I did the logical thing and copied/pasted that quote into Google’s AI. It said “True. Do you want me to give you some historic examples?”
I said “sure”, so it gave me four. The first was the the original Luddite issue, the hand weavers replacement. Google found a Wikipedia article saying that this coincided with a 50-year stretch where British GDP per capita soared, but real wages completely stagnated. Thousands of individual weavers never recovered.
Then the second industrial revolution, the rust belt manufacturing collapse, and the white collar losses in the 2007-2009 recession. Time frames were shorter than 50 years, but in all cases older workers suffered permanent wage losses.
I don’t dispute that there can be a rough adjustment period. But every other time we’ve thought, welp, no more need for human labour, we’ve found something.
Tax capital adequately and it’s still fine, we can share the gains. I don’t see that happening for a while though.
I agree with both sentences. We should have been taxing capital more even before AI, now it’s even more important.
And, I don’t see the political will to do it, or the super knowledge to spend the taxes effciently. (but, less than efficient would still be better than nothing)
I wonder a bit about how much impact AI is going to have. If you’re mostly programming a computer I can see where you’re potentially in trouble. If you’re a nurse, plumber or carpenter not so much. Probably also pretty safe if you’re a doctor. The value of AI starts to plummet pretty quickly once you do stuff that doesnt involve a computer.
In Canada, we’re begging for more doctors, nurses, and many types of trades people. We probably also need farmers and fish harvesters. I wonder if AI leads to a realignment of where people look for jobs that perhaps better aligns with our needs.
Agree with this:
The challenge for proponents of AI is that the economic pain will be more frontloaded and visceral than any gains in productivity and jobs. It takes time for industries to optimise their use of technology to create new value and openings. Automation also threatens elites in influential white-collar sectors, amplifying potential resistance.
AI resistance is very much concentrated in developed economies that are services driven.
There’s an implicit bias not disclosed here . . .
I would posit a plausible answer might very well be that the AI just gives them the answer rather than a “Socratic” learning experience. (Note that I’m not looking to address the “side-gig” situation in this post.)

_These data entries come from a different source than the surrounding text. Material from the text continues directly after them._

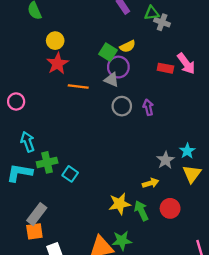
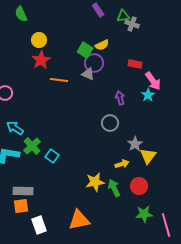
pink arrow: (186, 64) -> (153, 81), moved
gray circle: (122, 106) -> (110, 123), moved
cyan arrow: (28, 142) -> (15, 128), turned -36
cyan star: (187, 151) -> (148, 95), moved
green cross: (47, 162) -> (32, 146), turned -30
yellow triangle: (192, 174) -> (148, 156), moved
gray rectangle: (37, 214) -> (23, 191), turned 54
green star: (122, 241) -> (144, 214), moved

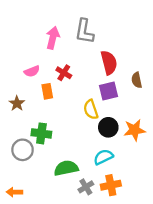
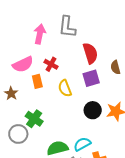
pink semicircle: (32, 71) -> (23, 64), size x1.5
yellow semicircle: (91, 110) -> (65, 88), moved
green cross: (41, 133) -> (34, 119), turned 30
cyan semicircle: (103, 157) -> (82, 144), moved

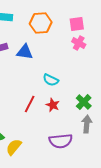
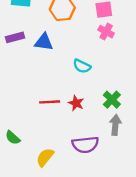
cyan semicircle: (51, 80) -> (82, 66), moved
red line: (30, 104) -> (50, 102), turned 60
yellow semicircle: (14, 147) -> (45, 157), moved

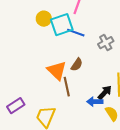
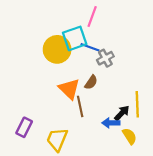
yellow circle: (44, 19) -> (57, 49), moved, size x1.6
gray cross: (106, 43) -> (105, 58), moved
purple rectangle: (16, 106) -> (24, 127), turned -30

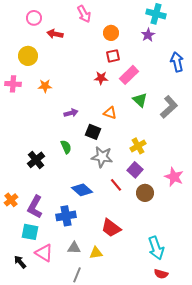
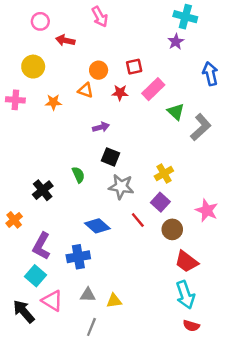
orange circle: (111, 33) -> (99, 70), moved
green triangle: (140, 100) -> (176, 112), moved
purple arrow: (71, 113) -> (101, 127), moved
orange triangle: (110, 113) -> (85, 90), moved
orange cross: (11, 200) -> (14, 220), moved
red trapezoid: (111, 228) -> (187, 262), moved
cyan square: (30, 232) -> (36, 276), turned 30
black arrow: (20, 262) -> (24, 311), size x1.5

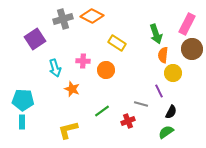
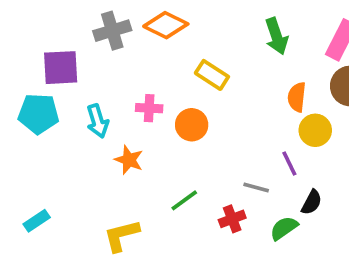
green arrow: (156, 34) -> (276, 36), moved
purple square: (35, 39) -> (61, 68), turned 30
cyan pentagon: (23, 100) -> (38, 114), moved
cyan rectangle: (22, 122) -> (37, 221), turned 56
green semicircle: (166, 132) -> (284, 228), moved

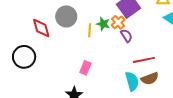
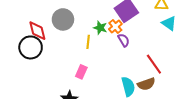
yellow line: (90, 30) -> (88, 42), moved
black circle: (24, 57) -> (31, 47), moved
red line: (144, 60) -> (154, 64), moved, turned 65

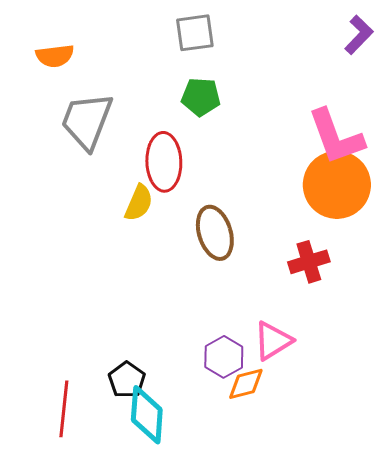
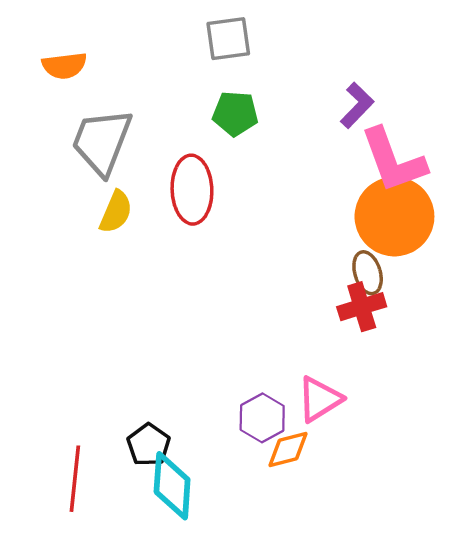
purple L-shape: (359, 35) -> (357, 105), moved
yellow semicircle: (139, 203) -> (116, 212), moved
brown ellipse: (215, 233) -> (368, 273), moved, size x0.7

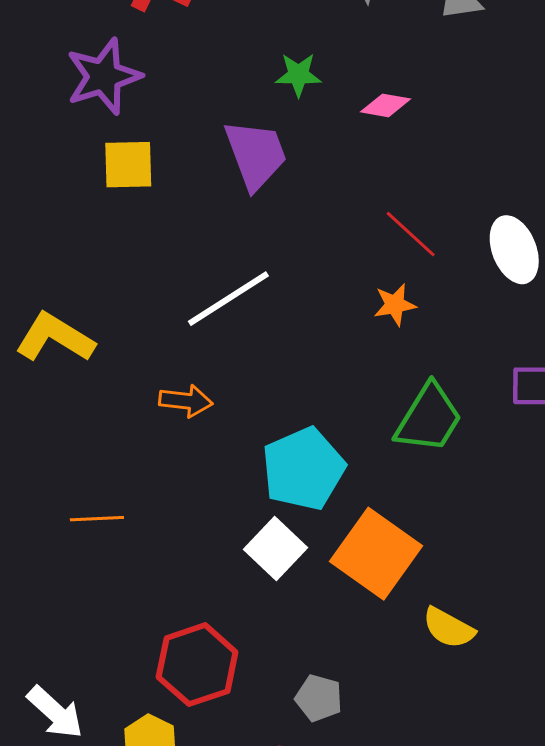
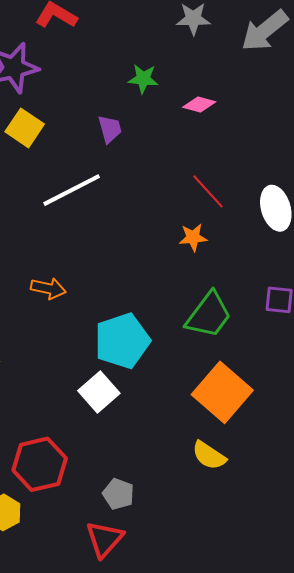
purple trapezoid: (256, 155) -> (110, 129), size x0.6
yellow square: (128, 165) -> (25, 128), turned 30
white line: (228, 299) -> (72, 190), moved
orange square: (376, 554) -> (222, 392), moved

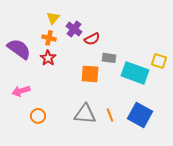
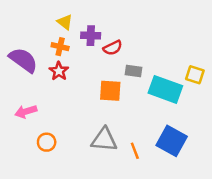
yellow triangle: (53, 18) -> (65, 22), turned -32
purple cross: (74, 29) -> (91, 36), turned -35
orange line: (110, 115) -> (135, 151), moved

FWIW, I think there is a place for both types of “tutoring” . . . but the AI “just give them the answer” has the drawback of not encouraging critical thinking skills. The Socratic method has the drawback of delayed learning due to frustration in the professor not really understanding where the student’s thought-model is currently set.

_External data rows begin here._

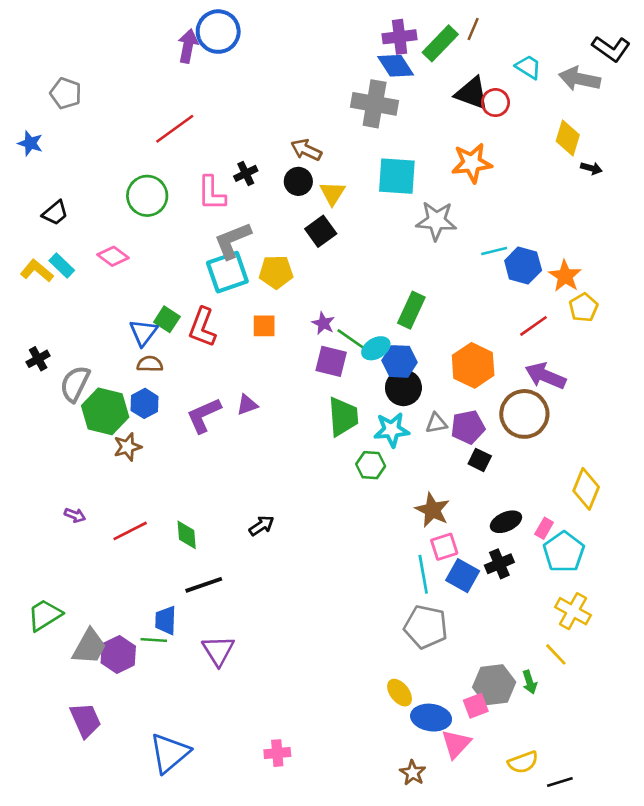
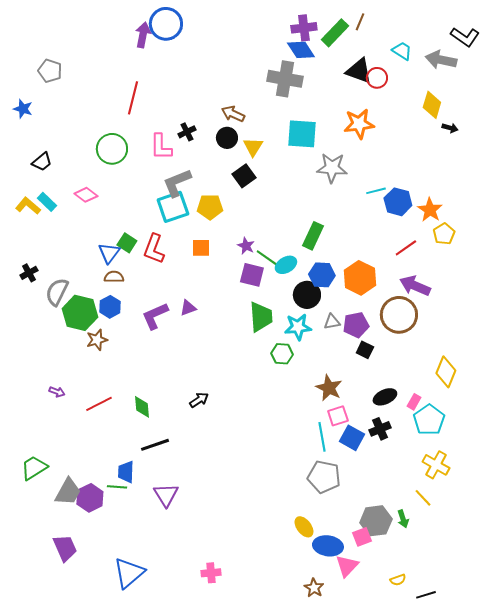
red line: (175, 129) -> (133, 98), turned -40
blue hexagon: (400, 361) -> (322, 275), moved
yellow semicircle: (523, 762) -> (398, 580), size x0.7

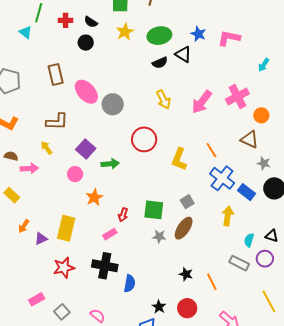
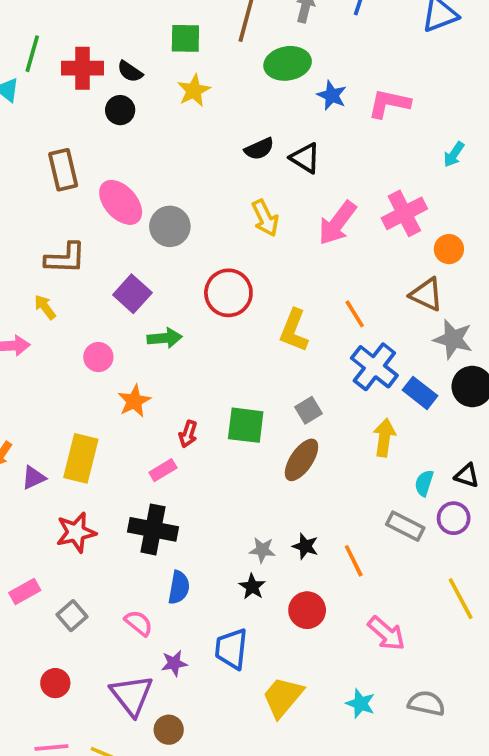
red cross: (66, 20) -> (83, 68), size x1.5
green ellipse: (159, 36) -> (288, 63), moved
black triangle: (183, 54) -> (305, 158), moved
purple square: (86, 149) -> (132, 294), moved
gray star: (264, 163) -> (453, 339), size x1.5
gray star: (159, 236) -> (262, 550), moved
blue semicircle: (130, 283) -> (179, 587), moved
black star: (159, 307) -> (252, 587), moved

Ai doesn’t have to replace, it can extremely augment.
I think im about a month away from having a variety of custom enterprise level systems in place. Lil ole me, with analytics and software processes only previously available to larger companies.mmim going to be optimizing everything. My whole business is going to be impacted, even if my base job function is the same.
My son in law is a carpenter with one employee. hes not getting replaced, but he can have his own 3d modelling software, something individuals like him generally don’t have. and likely more tools as he figures out that he can have whatever he wants.

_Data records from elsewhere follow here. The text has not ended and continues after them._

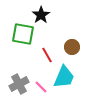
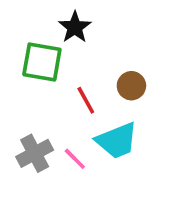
cyan trapezoid: (64, 77) -> (117, 141), turned 45

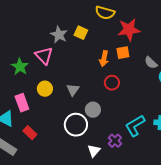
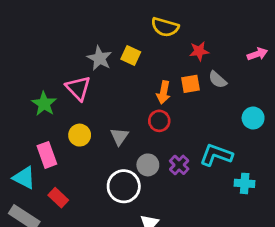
red star: (129, 30) -> (199, 51), size x0.6
gray semicircle: (151, 63) -> (218, 80), moved
red circle: (112, 83) -> (159, 121), moved
cyan L-shape: (135, 126) -> (216, 155), moved, turned 50
purple cross: (115, 141) -> (179, 165), moved

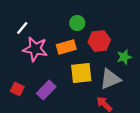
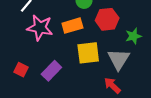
gray triangle: (110, 79) -> (119, 59), turned -35

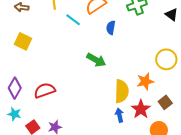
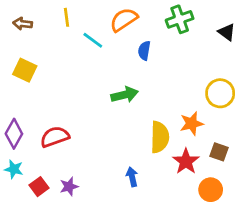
green arrow: (96, 60) -> (125, 95), turned -42
brown square: (165, 102) -> (219, 152), turned -32
blue arrow: (120, 115) -> (132, 177), moved

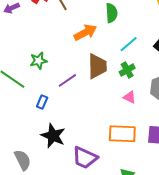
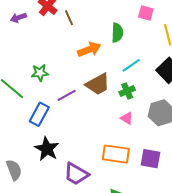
brown trapezoid: (97, 66) -> (98, 84), turned 56
blue rectangle: (42, 102) -> (39, 114), size x1.6

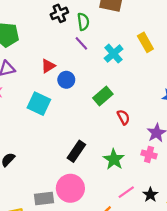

There’s a farmer here locally who’s pretty high tech. Once he figures out he can have whatever optimization software he wants, it’ll be on like donkey kong.i dunno, maybe he starts running analytics on yields against weather and local inputs. I dunno, but he’s already doing some crazy stuff that he paid big dollars for. Once he can have what he wants without the price tag, gonna be interesting. The barrier to software is gone.
It’s the professors who were surveyed, not the students. Presumably, if the professors preferred Socratic responses, they would rank themselves above the AI.